=== Records shown ===

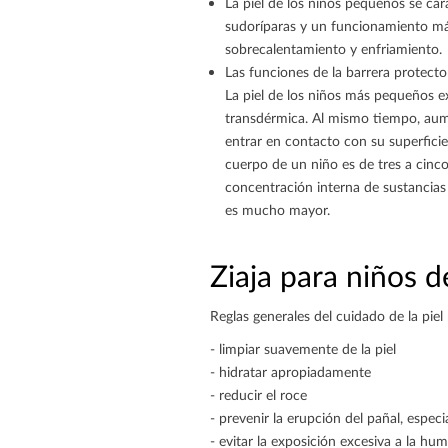
La piel de los niños pequeños se ca
sudoríparas y un funcionamiento más 
sobrecalentamiento y enfriamiento.
Las funciones de la barrera protecto
La piel de los niños más pequeños 
transdérmica. Al mismo tiempo, aum
entrar en contacto con su superficie. 
cuerpo de un niño es de tres a cinco
concentración interna de sustancia
es mucho mayor.
Ziaja para niños d
Reglas generales del cuidado de la pie
- limpiar suavemente de la piel
- hidratar apropiadamente
- reducir el roce
- prevenir la erupción del pañal, espec
- evitar la exposición excesiva a la hum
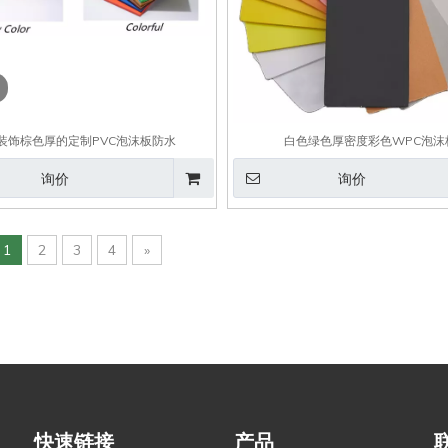
装饰棕色厚的定制PVC泡沫板防水
白色绿色厚密度彩色WPC泡沫
询价
询价
1
2
3
4
»
快速链接
产品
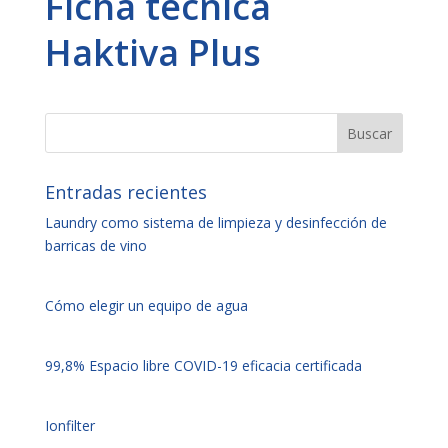
Ficha técnica
Haktiva Plus
Entradas recientes
Laundry como sistema de limpieza y desinfección de
barricas de vino
Cómo elegir un equipo de agua
99,8% Espacio libre COVID-19 eficacia certificada
Ionfilter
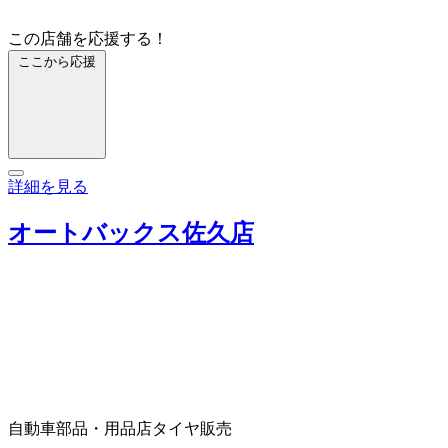
この店舗を応援する！
ここから応援
詳細を見る
オートバックス佐久店
自動車部品・用品店
タイヤ販売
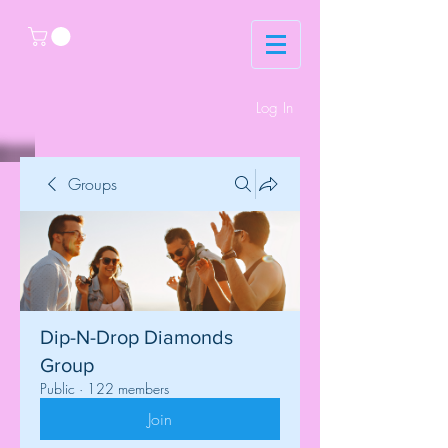
Log In
Groups
Dip-N-Drop Diamonds
Group
Public
·
122 members
Join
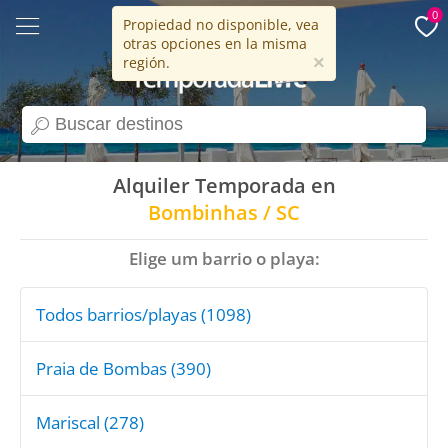
0
Propiedad no disponible, vea
otras opciones en la misma
15 años
×
región.
search
Alquiler Temporada en
Bombinhas / SC
Elige um barrio o playa:
Todos barrios/playas (1098)
Praia de Bombas (390)
Mariscal (278)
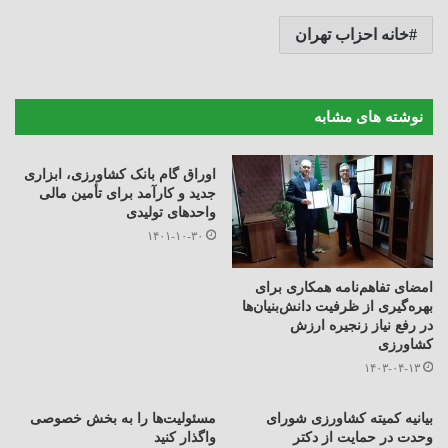
خانه احزاب تهران
نوشته های مشابه
اوراق گام بانک کشاورزی، ابزاری
جدید و کارآمد برای تأمین مالی
واحدهای تولیدی
۱۴۰۱-۱۰-۳۰
امضای تفاهم‌نامه همکاری برای
بهره‌گیری از ظرفیت دانش‌بنیان‌ها
در رفع نیاز زنجیره ارزش
کشاورزی
۱۴۰۳-۰۴-۱۳
بیانیه کمیته کشاورزی شورای
مسئولیت‌ها را به بخش خصوصی
وحدت در حمایت از دکتر
واگذار کنید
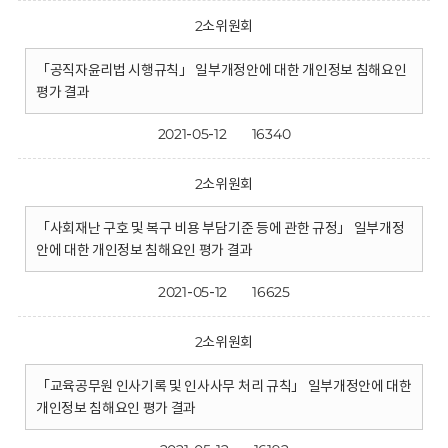
2소위원회
「공직자윤리법 시행규칙」 일부개정안에 대한 개인정보 침해요인
평가 결과
2021-05-12
16340
2소위원회
「사회재난 구호 및 복구 비용 부담기준 등에 관한 규정」 일부개정
안에 대한 개인정보 침해요인 평가 결과
2021-05-12
16625
2소위원회
「교육공무원 인사기록 및 인사사무 처리 규칙」 일부개정안에 대한
개인정보 침해요인 평가 결과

===

• _Instructions to follow_
Change "Log In" to "Sign In" throughout the lines above, keep every other line the same, and omit the pictures.

• _Reply_
La piel de los niños pequeños se ca
sudoríparas y un funcionamiento más 
sobrecalentamiento y enfriamiento.
Las funciones de la barrera protecto
La piel de los niños más pequeños 
transdérmica. Al mismo tiempo, aum
entrar en contacto con su superficie. 
cuerpo de un niño es de tres a cinco
concentración interna de sustancia
es mucho mayor.
Ziaja para niños d
Reglas generales del cuidado de la pie
- limpiar suavemente de la piel
- hidratar apropiadamente
- reducir el roce
- prevenir la erupción del pañal, espec
- evitar la exposición excesiva a la hum
装饰棕色厚的定制PVC泡沫板防水
白色绿色厚密度彩色WPC泡沫
询价
询价
1
2
3
4
»
快速链接
产品
Ficha técnica
Haktiva Plus
Entradas recientes
Laundry como sistema de limpieza y desinfección de
barricas de vino
Cómo elegir un equipo de agua
99,8% Espacio libre COVID-19 eficacia certificada
Ionfilter
この店舗を応援する！
ここから応援
詳細を見る
オートバックス佐久店
自動車部品・用品店
タイヤ販売
Sign In
Groups
Dip-N-Drop Diamonds
Group
Public
·
122 members
Join
0
Propiedad no disponible, vea
otras opciones en la misma
15 años
×
región.
search
Alquiler Temporada en
Bombinhas / SC
Elige um barrio o playa:
Todos barrios/playas (1098)
Praia de Bombas (390)
Mariscal (278)
خانه احزاب تهران
نوشته های مشابه
اوراق گام بانک کشاورزی، ابزاری
جدید و کارآمد برای تأمین مالی
واحدهای تولیدی
۱۴۰۱-۱۰-۳۰
امضای تفاهم‌نامه همکاری برای
بهره‌گیری از ظرفیت دانش‌بنیان‌ها
در رفع نیاز زنجیره ارزش
کشاورزی
۱۴۰۳-۰۴-۱۳
بیانیه کمیته کشاورزی شورای
مسئولیت‌ها را به بخش خصوصی
وحدت در حمایت از دکتر
واگذار کنید
2소위원회
「공직자윤리법 시행규칙」 일부개정안에 대한 개인정보 침해요인
평가 결과
2021-05-12
16340
2소위원회
「사회재난 구호 및 복구 비용 부담기준 등에 관한 규정」 일부개정
안에 대한 개인정보 침해요인 평가 결과
2021-05-12
16625
2소위원회
「교육공무원 인사기록 및 인사사무 처리 규칙」 일부개정안에 대한
개인정보 침해요인 평가 결과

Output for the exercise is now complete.